◆ Excerpt to read ◆
4 From Kählerian strucrures to Sasakian structures

Now, consider \((M,\varphi , \xi , \eta , g)\) is a Sasakian manifold and \(({\overline{M}}={\mathbf {R}} \times M,J, {\overline{g}})\) the 1-parameter family of Kählerian structures defined above by

$$\begin{aligned} \left\{ \begin{array}{ll} {\overline{g}}=dt^2 + f^2 g + f^2(f'^2 -1) \eta \otimes \eta ,\\ J(a \frac{\partial }{\partial t} , X) = \Big ( ff' \eta (X)\frac{\partial }{\partial t} \; , \; \varphi X - \frac{a}{ff'} \xi \Big ), \end{array} \right. \end{aligned}$$
(5)

where \(f=f(t) \in C^{\infty }({\mathbf {R}})\) and \(ff' \ne 0\) anywhere.

The fundamental 2-form \({\overline{\varOmega }}\) of \(( J, {\overline{g}})\) is

$$\begin{aligned} {\overline{\varOmega }}\Big ( \big (a \frac{\partial }{\partial t}, X\big ) , \big (b \frac{\partial }{\partial t}, Y\big )\Big )={\overline{g}}\Big ( \big (a \frac{\partial }{\partial t}, X\big ) , J\big (b \frac{\partial }{\partial t}, Y\big )\Big ), \end{aligned}$$

we can check that is very simply as follows:

$$\begin{aligned} {\overline{\varOmega }}= & {} f(2f' \;{ \mathrm d} t \wedge \eta + f \phi )\\= & {} { \mathrm d}\big ( f^2 \eta \big ), \end{aligned}$$

where \({ \mathrm d}\) denotes the exterior derivative and \(\phi \) the fundamental 2-form of \(( \varphi , \xi , \eta , g)\).

Putting

$$\begin{aligned} \theta = f^2 \eta , \end{aligned}$$

and define on \( {\tilde{M}}={\mathbf {R}}\times {\overline{M}}\) a Riemannian metric \({\tilde{g}}\) by

$$\begin{aligned} {\tilde{g}}= {\overline{g}} + {\tilde{\eta }}\otimes {\tilde{\eta }} \qquad with \qquad {\tilde{\eta }}=dr + \theta , \end{aligned}$$
(6)

where r is the standard coordinate with respect to the frame \(\partial _r\) on \({\mathbf {R}}\). For all XY vector fields on M, we have:

$$\begin{aligned} {\tilde{g}}(X,Y)={\overline{g}} (X,Y)+\theta (X)\theta (Y),\quad {\tilde{g}}(X,\partial _r)=\theta (X),\quad {\tilde{g}}(\partial _r,\partial _r)=1. \end{aligned}$$

We denote by \({\overline{\nabla }}\) (resp. \({\tilde{\nabla }}\)) the covariant derivative with respect to the metric \({\overline{g}}\) on \({\overline{M}}\) (resp. \({\tilde{g}}\) on \({\tilde{M}}\)). From the Koszul formula, we have the following:

Proposition 5

For all XYZ vector fields on \({\overline{M}}\), we have:

  1. 1)

◆ Required actions ◆
• A. Name every manifold that the excerpt on Kählerian and Sasakian structures introduces, with how the text defines each one.
• B. Extend the excerpt on Kählerian and Sasakian structures, picking up where it stops.

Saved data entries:
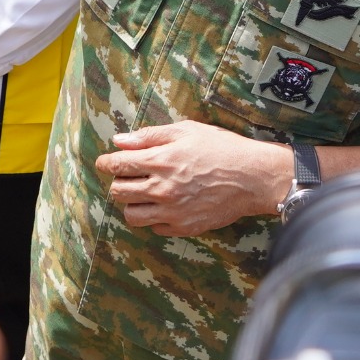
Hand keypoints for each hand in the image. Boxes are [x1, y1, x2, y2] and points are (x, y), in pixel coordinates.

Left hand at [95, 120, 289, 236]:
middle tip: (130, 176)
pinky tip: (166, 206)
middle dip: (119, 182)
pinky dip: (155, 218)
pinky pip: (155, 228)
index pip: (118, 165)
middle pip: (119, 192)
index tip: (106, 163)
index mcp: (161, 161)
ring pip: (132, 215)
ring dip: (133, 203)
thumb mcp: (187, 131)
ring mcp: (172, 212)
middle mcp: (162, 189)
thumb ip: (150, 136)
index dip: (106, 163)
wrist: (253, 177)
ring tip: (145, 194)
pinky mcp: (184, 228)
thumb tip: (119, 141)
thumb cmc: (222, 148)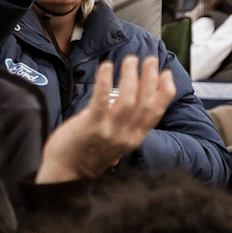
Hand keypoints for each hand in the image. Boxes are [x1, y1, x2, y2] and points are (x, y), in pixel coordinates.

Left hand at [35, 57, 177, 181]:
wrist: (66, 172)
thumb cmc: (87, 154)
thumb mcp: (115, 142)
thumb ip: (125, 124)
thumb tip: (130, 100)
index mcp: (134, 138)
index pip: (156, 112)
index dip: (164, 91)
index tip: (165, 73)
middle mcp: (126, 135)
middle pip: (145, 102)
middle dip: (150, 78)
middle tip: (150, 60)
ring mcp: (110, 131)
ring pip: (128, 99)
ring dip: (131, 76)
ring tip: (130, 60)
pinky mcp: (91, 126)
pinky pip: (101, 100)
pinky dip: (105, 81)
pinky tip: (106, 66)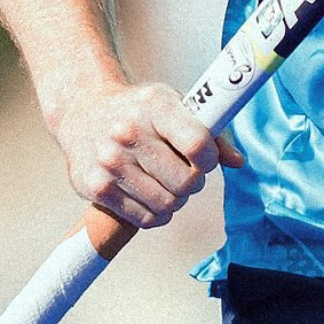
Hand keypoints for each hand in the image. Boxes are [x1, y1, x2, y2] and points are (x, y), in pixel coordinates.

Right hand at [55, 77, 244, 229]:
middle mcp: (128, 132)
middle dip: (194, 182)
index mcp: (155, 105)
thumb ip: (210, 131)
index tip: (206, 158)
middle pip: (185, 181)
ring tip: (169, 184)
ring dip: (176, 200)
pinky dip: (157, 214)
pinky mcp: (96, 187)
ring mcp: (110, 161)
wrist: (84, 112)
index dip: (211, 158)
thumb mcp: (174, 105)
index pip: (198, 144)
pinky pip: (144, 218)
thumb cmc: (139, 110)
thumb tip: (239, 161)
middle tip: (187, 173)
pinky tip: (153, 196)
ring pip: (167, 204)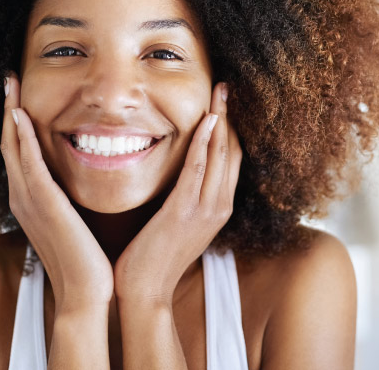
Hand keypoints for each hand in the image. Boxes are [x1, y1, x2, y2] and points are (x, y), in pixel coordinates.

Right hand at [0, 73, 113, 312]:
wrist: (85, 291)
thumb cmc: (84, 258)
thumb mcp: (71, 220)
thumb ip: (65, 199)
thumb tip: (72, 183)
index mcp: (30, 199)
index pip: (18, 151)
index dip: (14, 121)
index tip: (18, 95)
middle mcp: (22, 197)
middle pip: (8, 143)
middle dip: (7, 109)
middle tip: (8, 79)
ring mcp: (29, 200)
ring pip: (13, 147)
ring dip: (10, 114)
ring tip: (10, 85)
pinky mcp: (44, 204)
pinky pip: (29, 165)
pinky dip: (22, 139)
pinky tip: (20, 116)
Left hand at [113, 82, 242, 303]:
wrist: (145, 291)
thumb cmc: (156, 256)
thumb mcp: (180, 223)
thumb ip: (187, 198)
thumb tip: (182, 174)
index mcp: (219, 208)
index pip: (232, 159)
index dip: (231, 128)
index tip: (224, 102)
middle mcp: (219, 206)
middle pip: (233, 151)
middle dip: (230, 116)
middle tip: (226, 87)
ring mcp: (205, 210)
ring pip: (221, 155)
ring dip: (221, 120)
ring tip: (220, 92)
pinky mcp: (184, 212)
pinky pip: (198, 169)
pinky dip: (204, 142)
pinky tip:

◆ Answers to this exercise ◆
• A.
- M: the Sasakian manifold with structure (φ, ξ, η, g)
- M̄ = R × M: carries the 1-parameter family of Kählerian structures (J, ḡ)
- M̃ = R × M̄: carries the Riemannian metric g̃ = ḡ + η̃ ⊗ η̃

• B.
    \({\tilde{g}}({\tilde{\nabla }}_{\partial _r}\partial _r,\partial _r)={\tilde{g}}({\tilde{\nabla }} _{\partial _r}\partial _r,X)=0\);

  2. 2)

    \({\tilde{g}}({\tilde{\nabla }}_{\partial _r}X,\partial _r)={\tilde{g}}({\tilde{\nabla }} _{X}\partial _r,\partial _r)=0\);

  3. 3)

    \({\tilde{g}}({\tilde{\nabla }}_{\partial _r}X,Y)={\tilde{g}}({\tilde{\nabla }} _{X}\partial _r,Y)={\overline{g}}(X,JY)\);

  4. 4)

    \({\tilde{g}}({\tilde{\nabla }}_{X}Y,\partial _r)=\frac{1}{2}\big [X\theta (Y)+Y\theta (X)+\theta ([X,Y])\big ]\);

  5. 5)

    \({\tilde{g}}({\tilde{\nabla }}_{X}Y,Z)={\overline{g}}({\overline{\nabla }} _X Y,Z)+\frac{1}{2}\big [X(\theta (Y))+Y(\theta (X))+\theta ([X,Y])\big ]\theta (Z)\)                   \(+ {\overline{g}}(X,JZ)\theta (Y)+{\overline{g}}(Y,JZ)\theta (X)\).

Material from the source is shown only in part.